Betsy tried not to preen, and Jill poked her head out of the kitchen to say, “Now, let me tell you how you’ll know if someone is lying to you.”
“Oh, honey, you don’t get to be my age and gay without having about ten thousand lessons in that.” Godwin looked sad about that, but briefly. Then he smiled. “The good part is, my lie-dar works at least as well as my gaydar.”
“That’s true,” said Betsy, who had seen him shame a patron trying to return a book or needlework gadget as unused with a mere knowing glance.

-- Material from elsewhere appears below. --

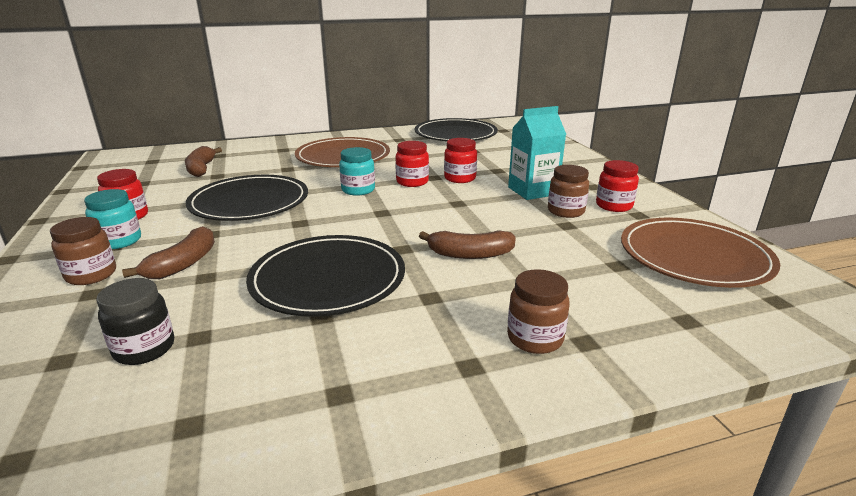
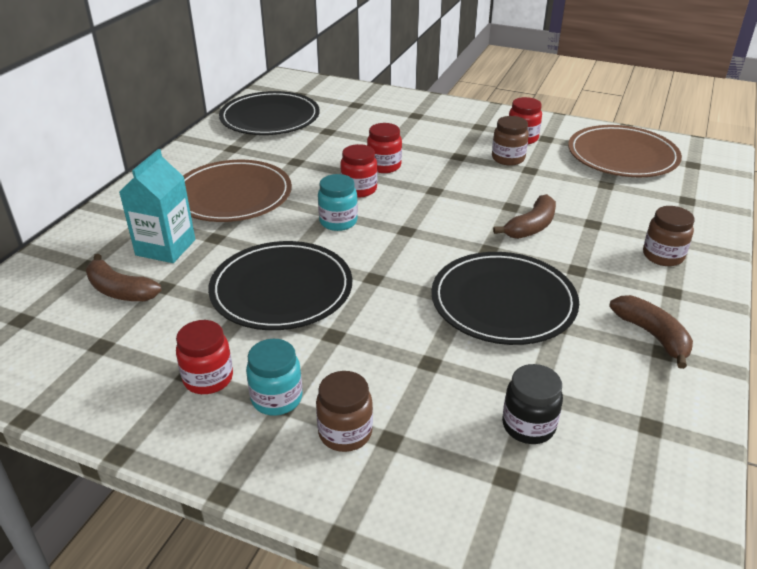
camera: 50 degrees left, 10 degrees up
brown banana [122,226,215,279] -> brown banana moved to [609,295,693,369]
turquoise carton [508,106,566,200] -> turquoise carton moved to [119,149,195,263]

Jill came back with a tray holding three steaming cups—she’d made cocoa for herself. She put the tray on the coffee table, handed the cups around, and said to Godwin, “Just to comfort my heart, how about you tell me some of the ways you know someone is lying to you.”
“Well, for example, someone’s been looking at me but now he looks away before he answers the question. Or, he leans forward and looks deep into my eyes, which he wasn’t doing before. If we’re talking and he lifts one hand and says, ‘I swear to
God
’ or ‘on my
life
’ or ‘my mother’s
grave,
’ the rest of that sentence is a lie.” Godwin’s eyes rolled upward as he thought, then he took a sip of tea and said, “If he says, ‘Would I lie to you?’ he probably will. If he says, ‘Trust me,’ especially if he touches me on the arm while looking into my eyes as he says it, I don’t. If he gets furious when I doubt his story, it’s a lie. If he suddenly gets up and walks around while telling me this part of his story, that’s because he can’t maintain eye contact while he lies. Which brings us back to the first way, doesn’t it?” He smiled at Jill. “Did I miss anything?”
“Not so far,” said Jill, hiding a smile behind her cup of cocoa.
Betsy asked, “Did you notice any of those signs in the people you were asking if they’d seen Bob Germaine flitting through under a false name?”